More generally, comparing science-based medicine to any alternative medical system a is false dichotomy. Unlike the different alternative medicine systems (homeopathy, naturopathy, reiki, etc) which are typically based around a fixed set of rules, the only thing that science-based medicine interventions have is common is that they work. SBM is not immutable to change – treatment shown to be safe and effective become medicine, and those that are not, are discarded. So although thalidomide causes birth defects, it is also an effective medication when used properly. We don’t have to make a choice between a system that produced drugs that cause birth defects, and alternative medicine. We choose to use treatments where the expected benefits outweigh the known risks.
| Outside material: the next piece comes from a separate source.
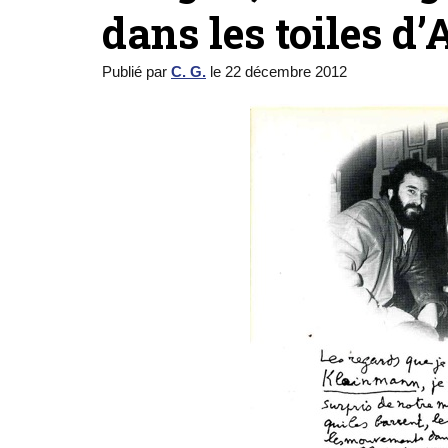
dans les toiles 
Publié par
C. G.
le
22 décembre 2012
Citing thalidomide as an argument against science-based approaches is also a straw man argument. The way drugs are regulated today bears little resemblance today to when thalidomide was licensed and sold. Safety standards are far more rigorous, in part because of the lesson of thalidomide. Today, the only products that are not subject to these same strict safety and efficacy standards are usually the alternative medicine treatments.
Citing thalidomide is also an appeal to fear. We hear the word and we immediately think of children born with birth defects. We don’t want that to happen. But like the perfect solution fallacy, the catastrophic side effects of thalidomide in pregnancy add no merit to to claims of efficacy of any alternative medicine treatment or system. We still need the evidence.
Conclusion
Thalidomide was a very real tragedy with a huge human cost. It’s most important lesson is that assumptions of safety and efficacy, in the absence of evidence, can be catastrophic. Citing thalidomide as a a reason to reject science-based medicine is not only fallacious, it reflects a fundamental lack of understanding of the lessons learned.